● **WORK TASK**:
Restate every line below word for word, but drop each picture.

======== DATASET EXCERPT

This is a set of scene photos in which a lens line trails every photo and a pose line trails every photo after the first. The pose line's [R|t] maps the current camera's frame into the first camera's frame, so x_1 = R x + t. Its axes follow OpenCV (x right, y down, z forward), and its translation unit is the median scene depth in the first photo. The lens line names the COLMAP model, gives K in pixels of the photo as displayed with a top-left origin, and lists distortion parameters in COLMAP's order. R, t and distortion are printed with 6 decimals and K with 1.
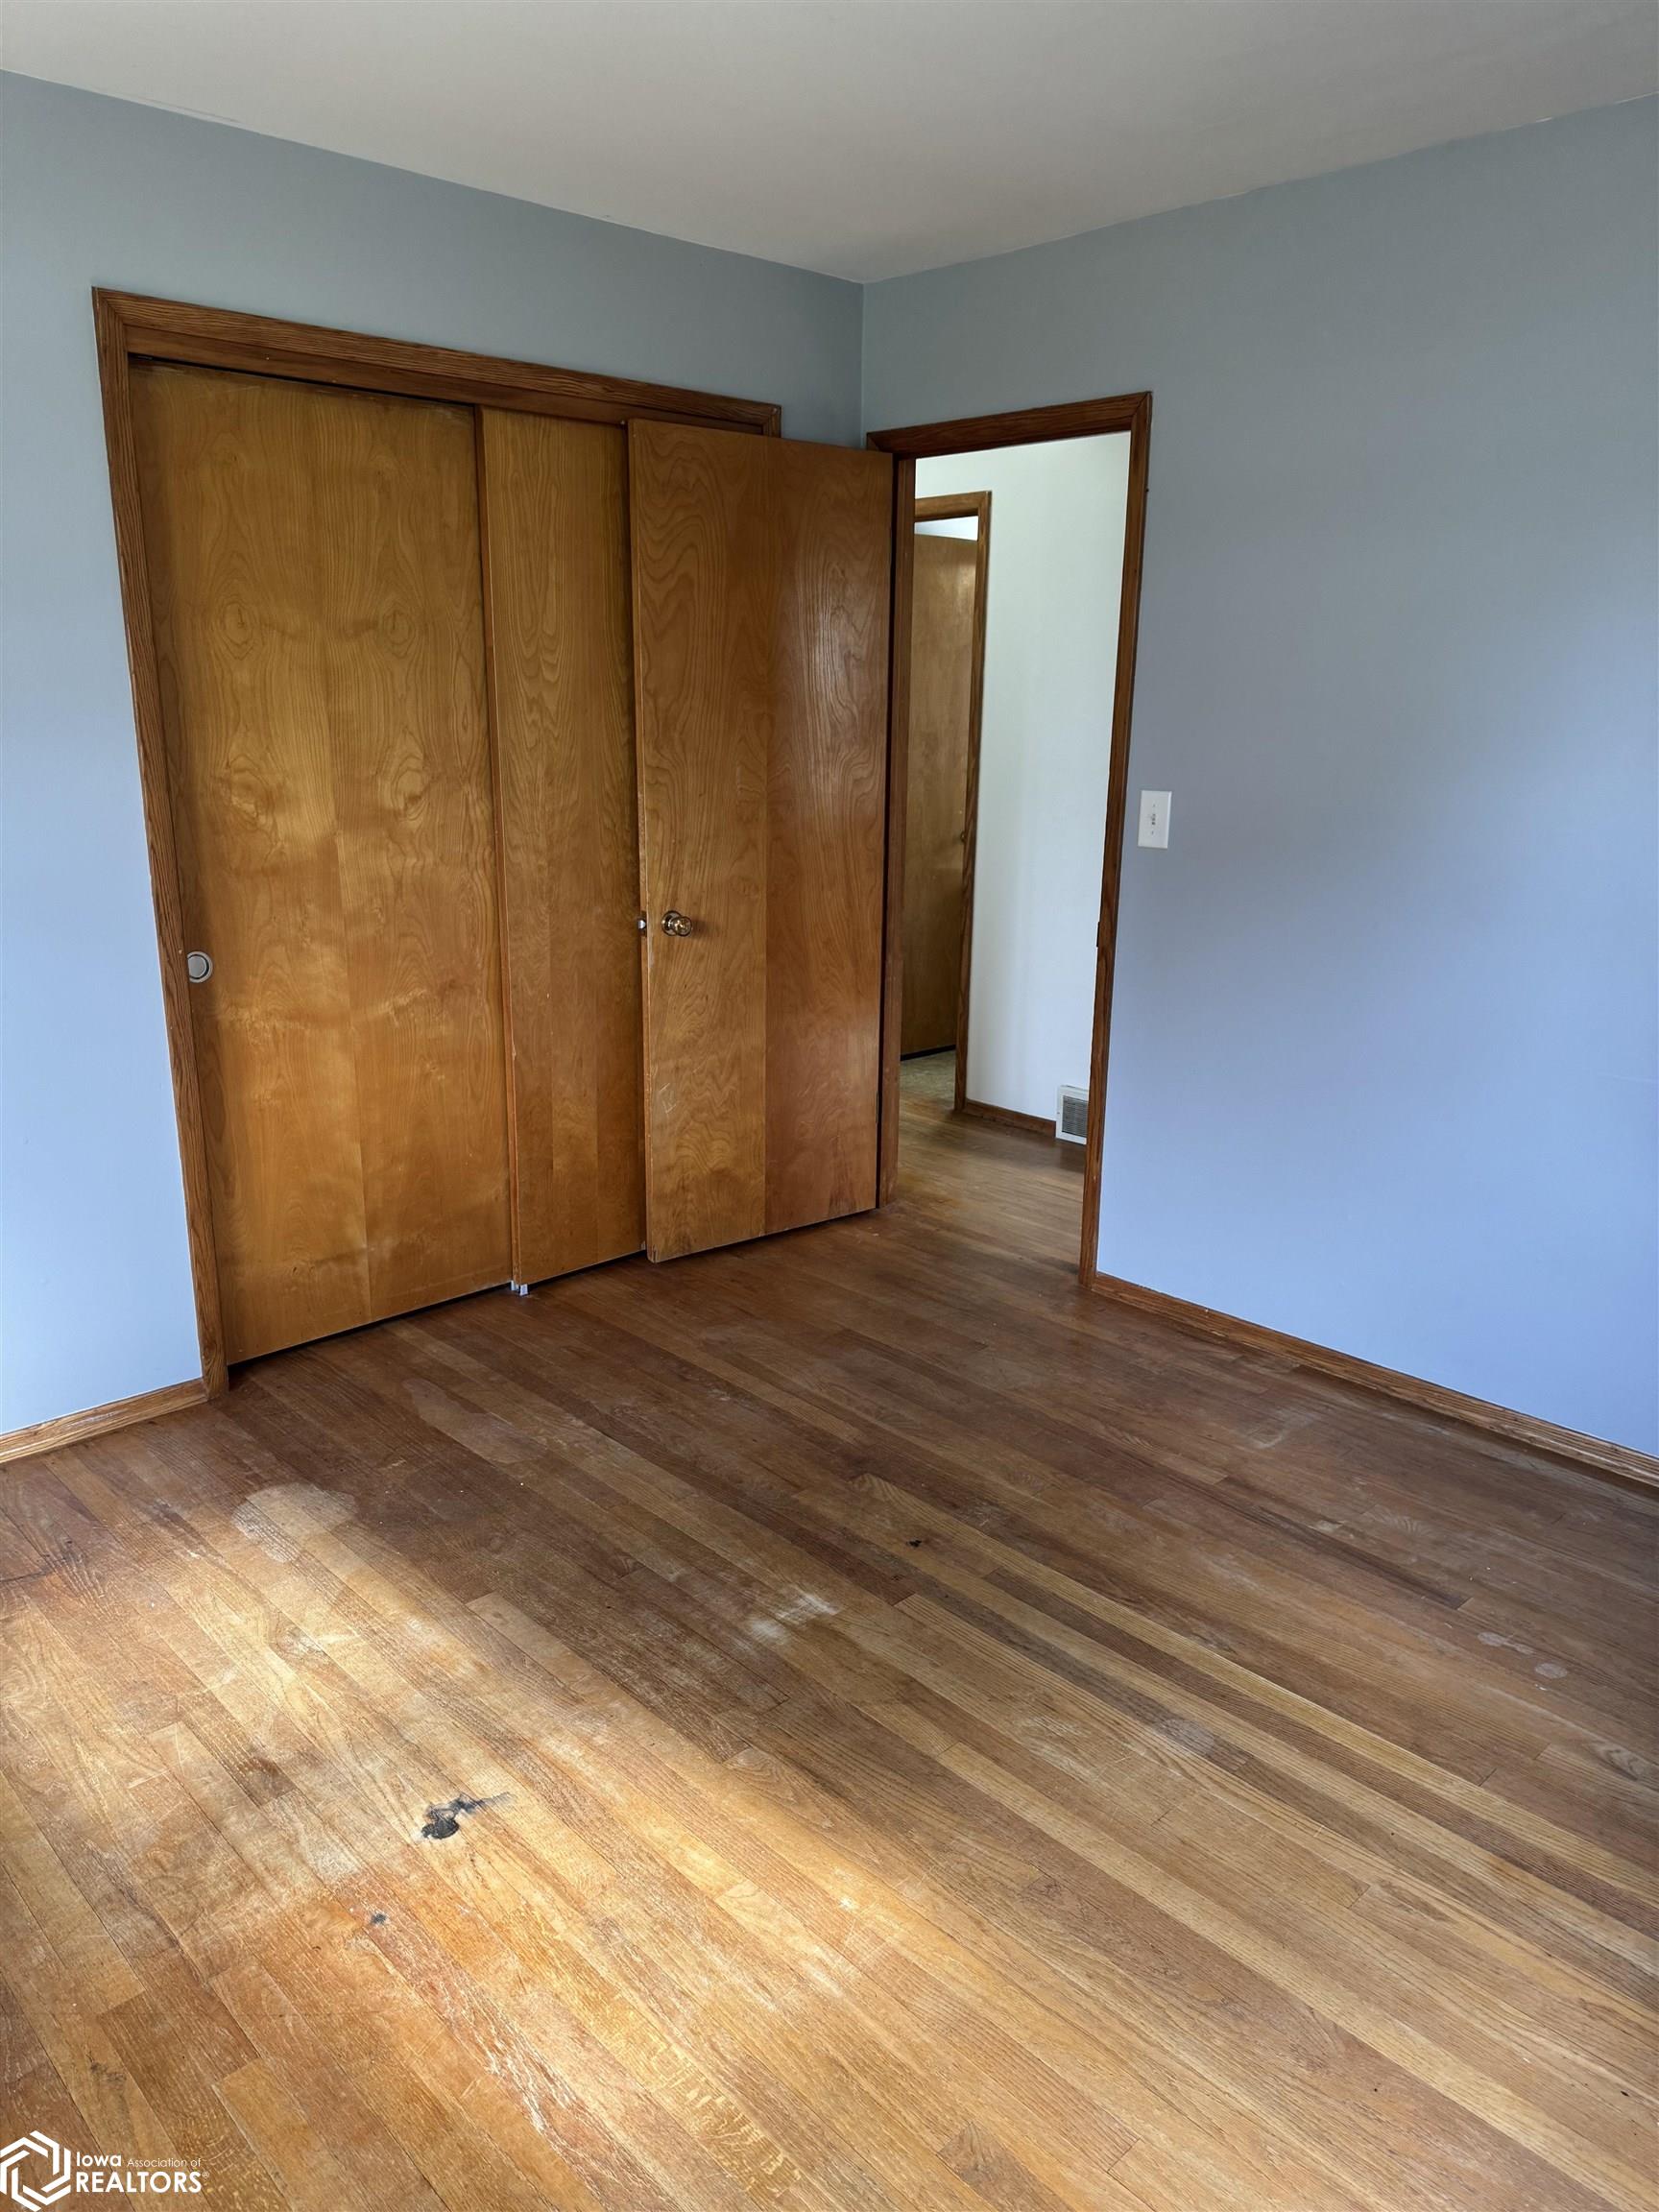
lens RADIAL K [[1553.9, 0, 828.7], [0, 1553.9, 1106.1], [0, 0, 1]] dist [0.029922, -0.026495]
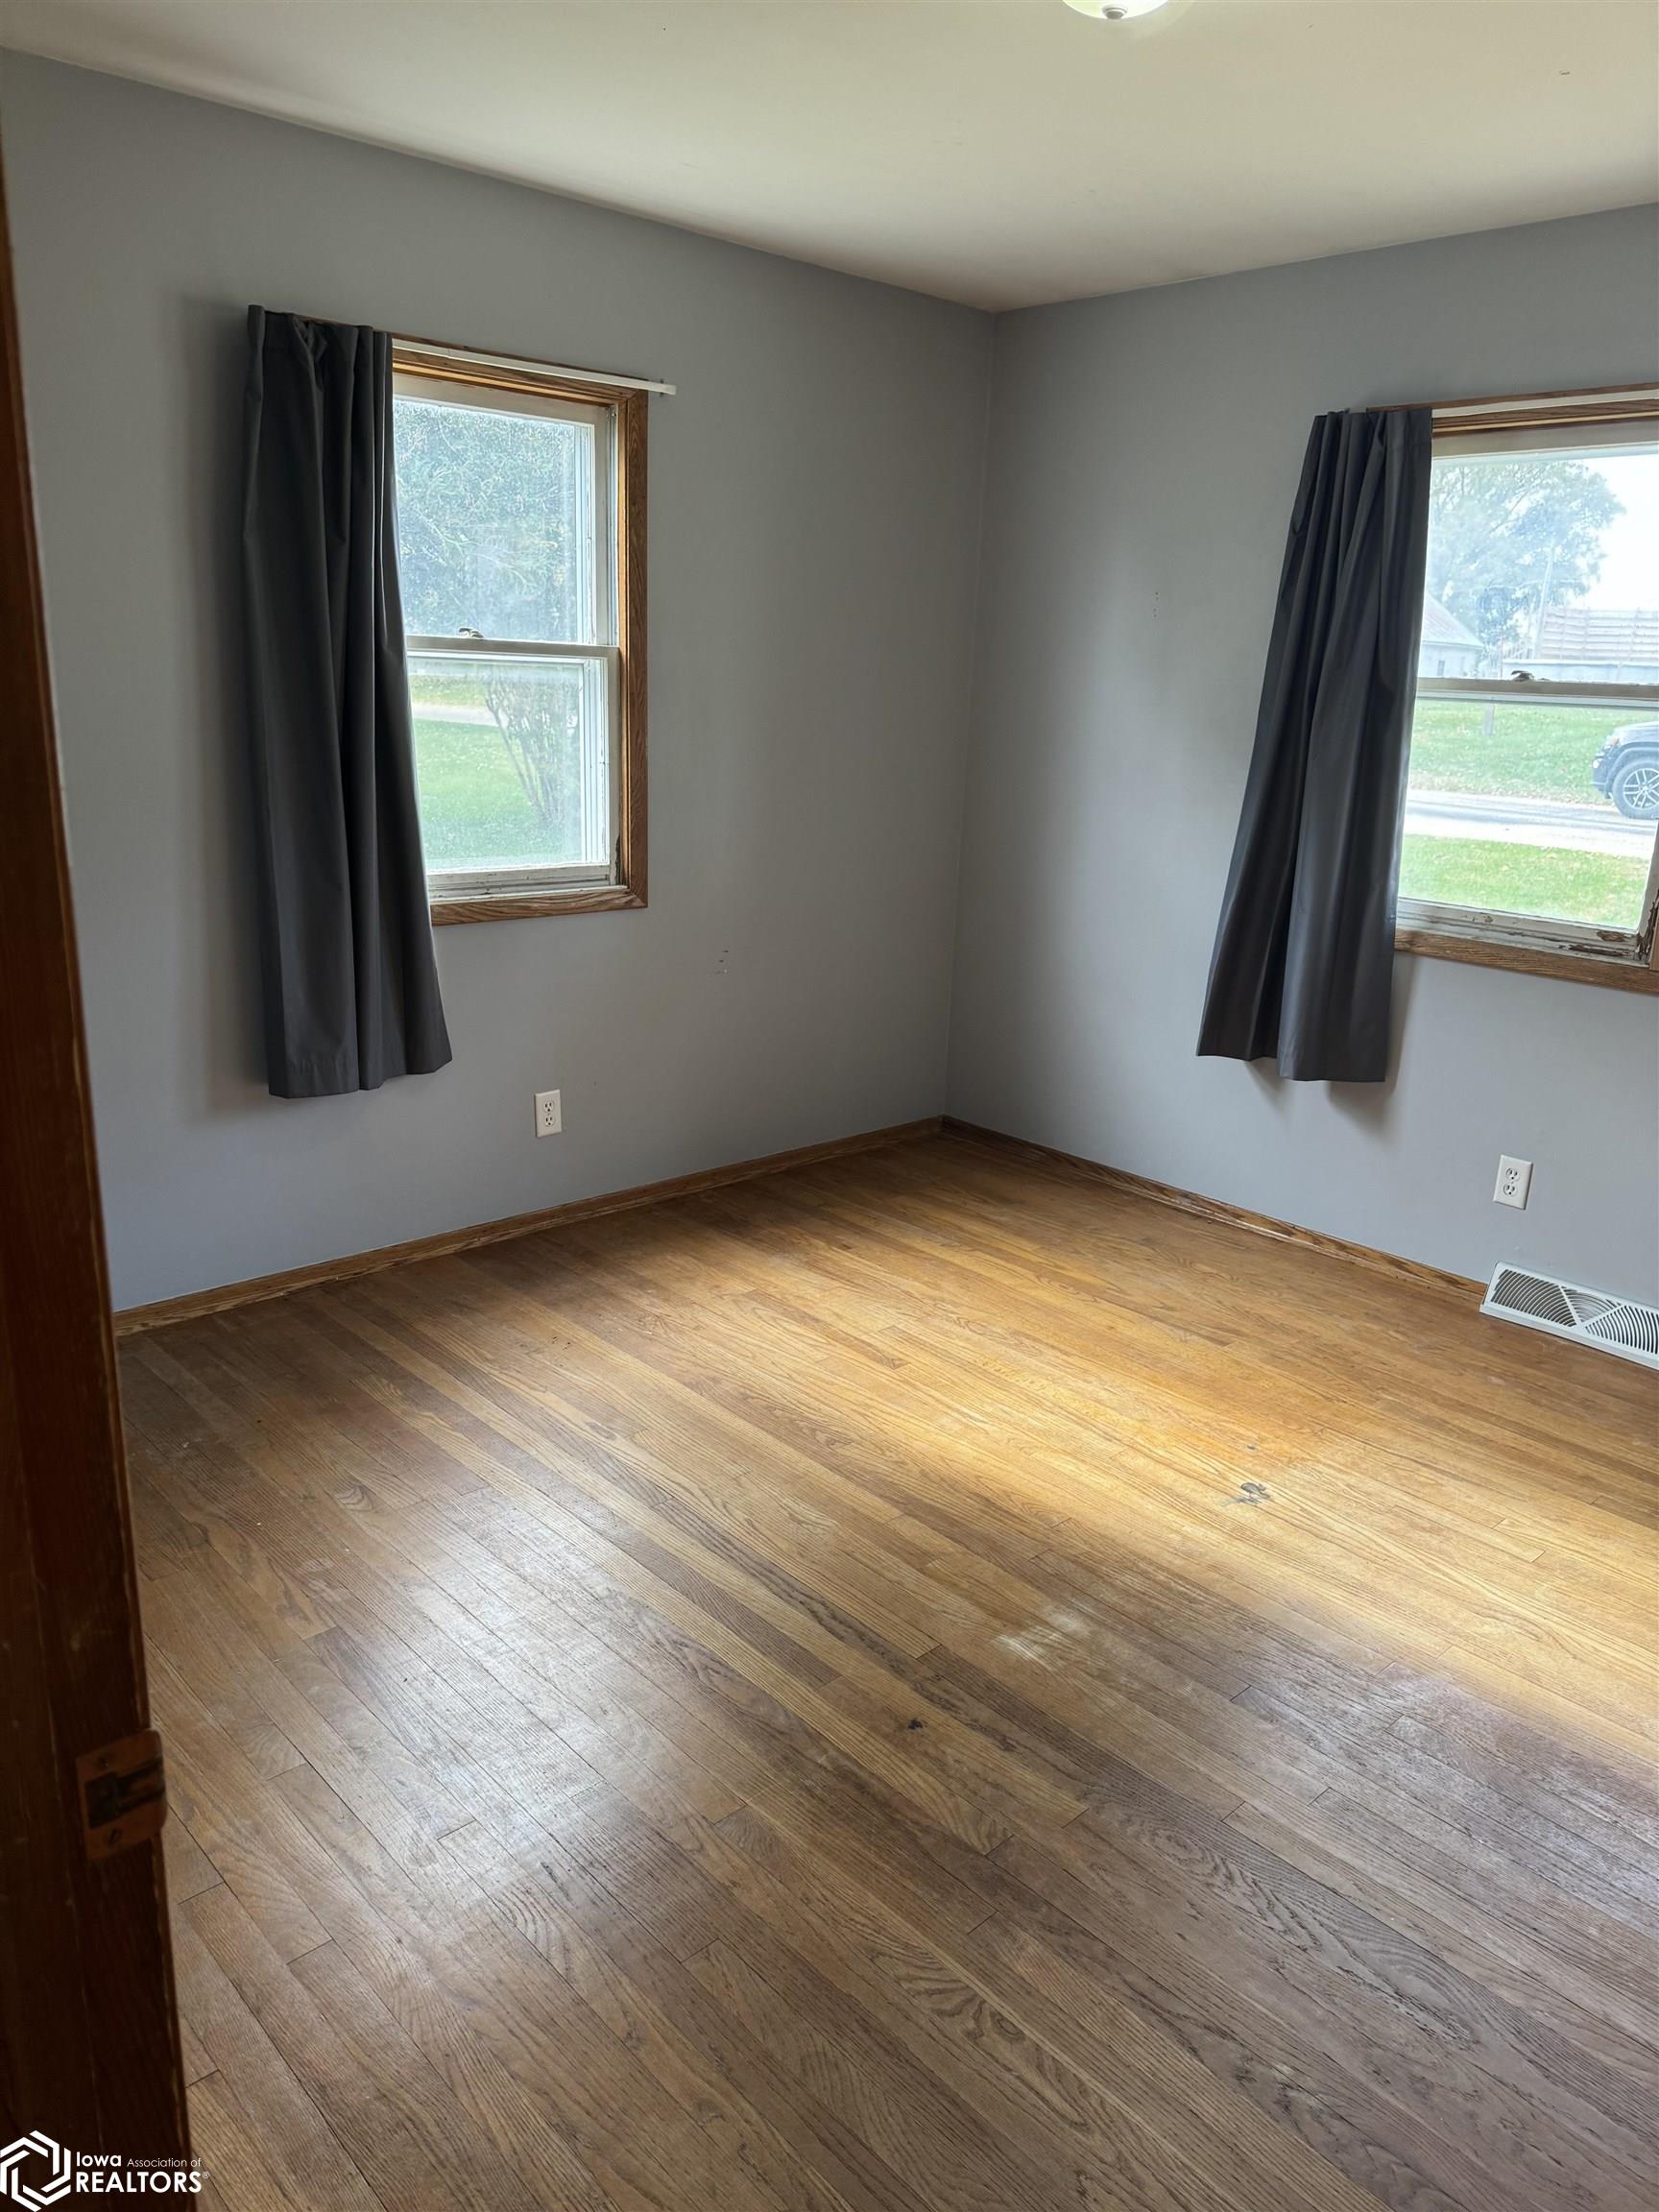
lens RADIAL K [[1553.9, 0, 829.0], [0, 1553.9, 1105.4], [0, 0, 1]] dist [0.029922, -0.026495]
pose [[-0.998817, -0.048383, -0.004959, 0.133038], [-0.043957, 0.854370, 0.517802, -0.455860], [-0.020816, 0.517407, -0.855486, 1.691987]]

================

● **REPLY**:
This is a set of scene photos in which a lens line trails every photo and a pose line trails every photo after the first. The pose line's [R|t] maps the current camera's frame into the first camera's frame, so x_1 = R x + t. Its axes follow OpenCV (x right, y down, z forward), and its translation unit is the median scene depth in the first photo. The lens line names the COLMAP model, gives K in pixels of the photo as displayed with a top-left origin, and lists distortion parameters in COLMAP's order. R, t and distortion are printed with 6 decimals and K with 1.
lens RADIAL K [[1553.9, 0, 828.7], [0, 1553.9, 1106.1], [0, 0, 1]] dist [0.029922, -0.026495]
lens RADIAL K [[1553.9, 0, 829.0], [0, 1553.9, 1105.4], [0, 0, 1]] dist [0.029922, -0.026495]
pose [[-0.998817, -0.048383, -0.004959, 0.133038], [-0.043957, 0.854370, 0.517802, -0.455860], [-0.020816, 0.517407, -0.855486, 1.691987]]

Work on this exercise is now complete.